(Data records)
::::::

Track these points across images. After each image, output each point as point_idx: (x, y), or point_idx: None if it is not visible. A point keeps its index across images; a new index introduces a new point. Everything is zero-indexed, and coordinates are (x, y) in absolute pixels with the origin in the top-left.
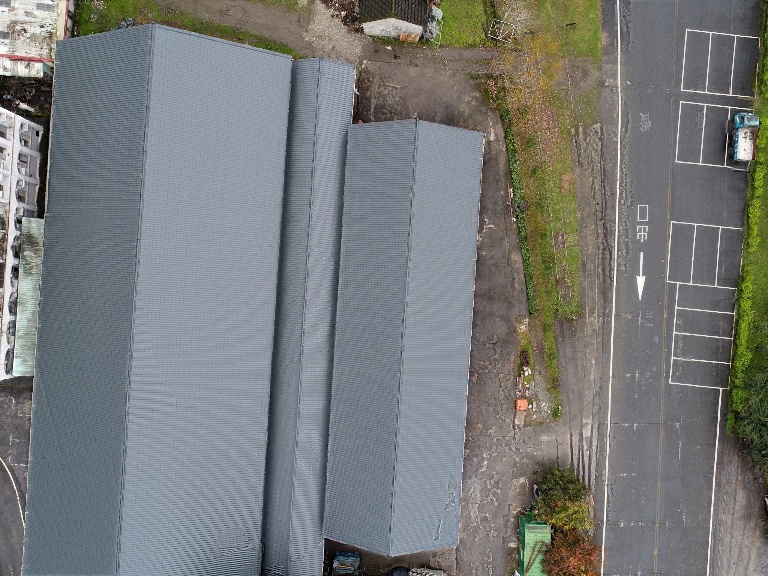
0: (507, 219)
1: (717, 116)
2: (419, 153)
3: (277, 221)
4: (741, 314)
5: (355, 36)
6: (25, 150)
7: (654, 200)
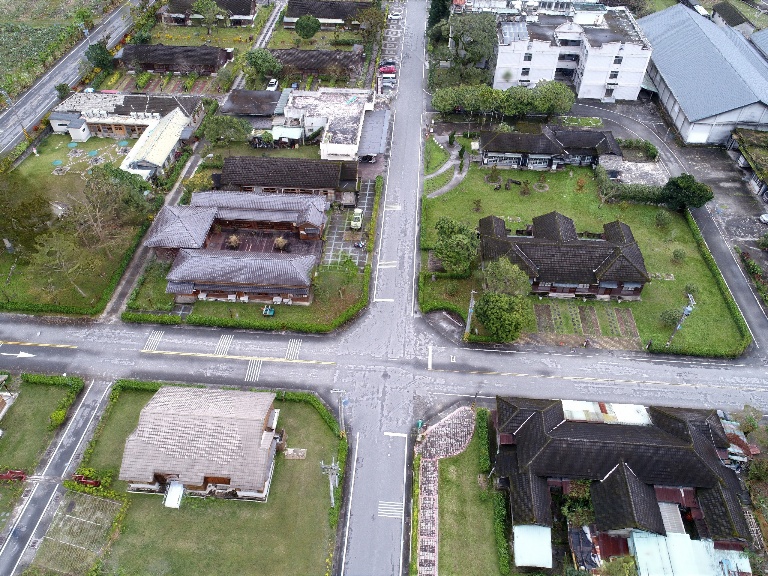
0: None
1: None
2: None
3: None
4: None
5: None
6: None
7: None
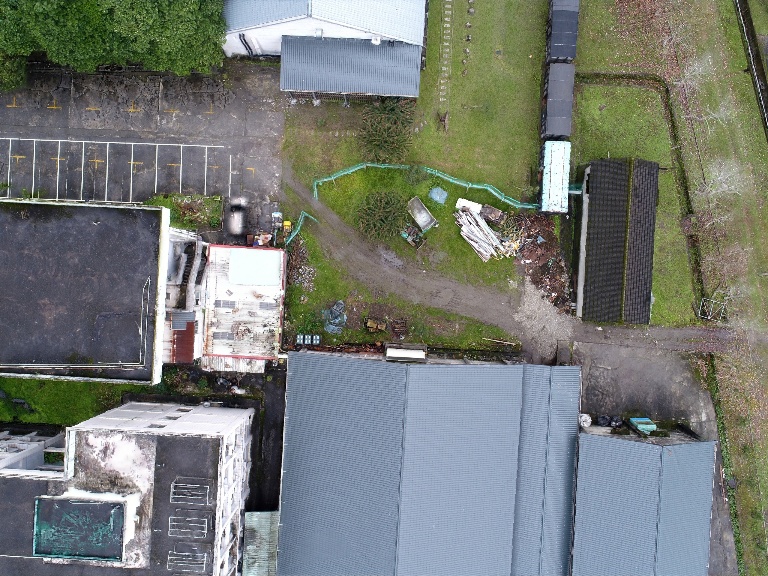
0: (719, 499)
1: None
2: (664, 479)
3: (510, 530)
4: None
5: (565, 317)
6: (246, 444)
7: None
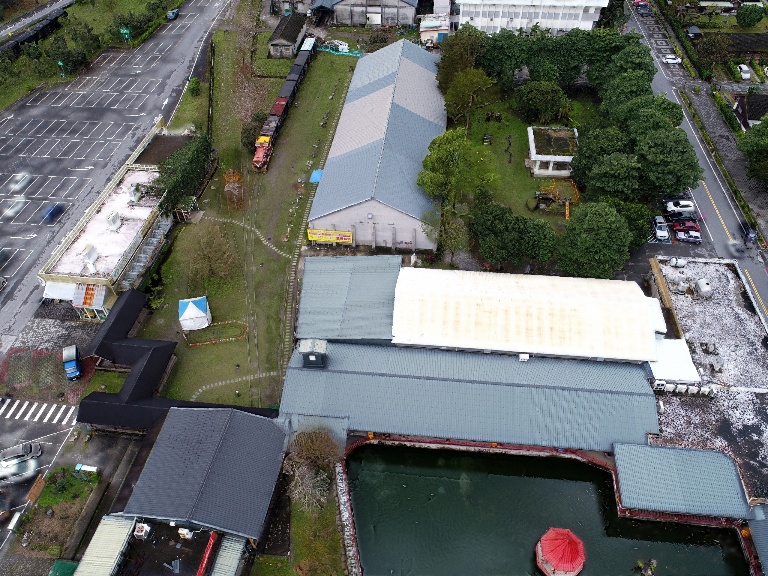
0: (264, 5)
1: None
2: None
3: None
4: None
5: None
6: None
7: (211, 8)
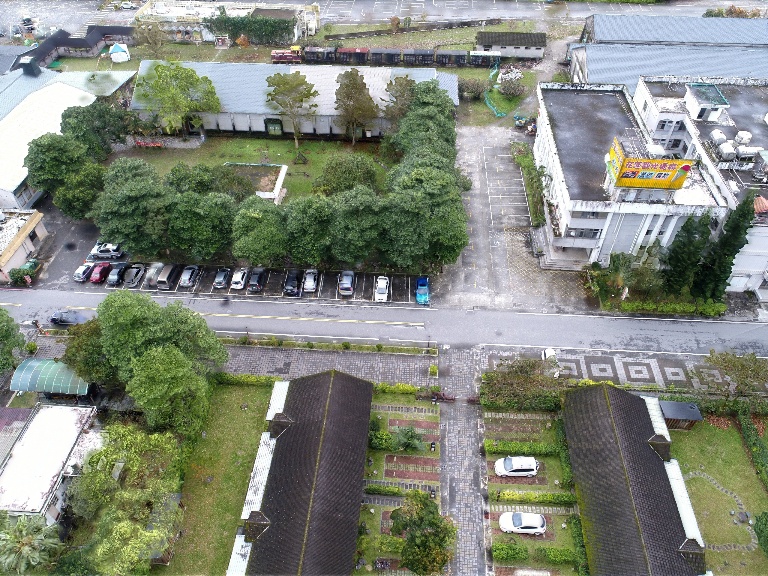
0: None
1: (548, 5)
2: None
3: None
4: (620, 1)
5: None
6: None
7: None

::::::

• _What the exercise asks_: Copy out every line of the records above without any change, and leave out the pictures.

• _Correct response_:
Track these points across images. After each image, output each point as point_idx: (x, y), or point_idx: None if it is not visible. A point keeps its index across images; a new index introduces a new point. Everything is zero-indexed, and coordinates are (x, y) in absolute pixels with the origin in the top-left.
0: (507, 219)
1: (717, 116)
2: (419, 153)
3: (277, 221)
4: (741, 314)
5: (355, 36)
6: (25, 150)
7: (654, 200)
0: None
1: None
2: None
3: None
4: None
5: None
6: None
7: None
0: (719, 499)
1: None
2: (664, 479)
3: (510, 530)
4: None
5: (565, 317)
6: (246, 444)
7: None
0: (264, 5)
1: None
2: None
3: None
4: None
5: None
6: None
7: (211, 8)
0: None
1: (548, 5)
2: None
3: None
4: (620, 1)
5: None
6: None
7: None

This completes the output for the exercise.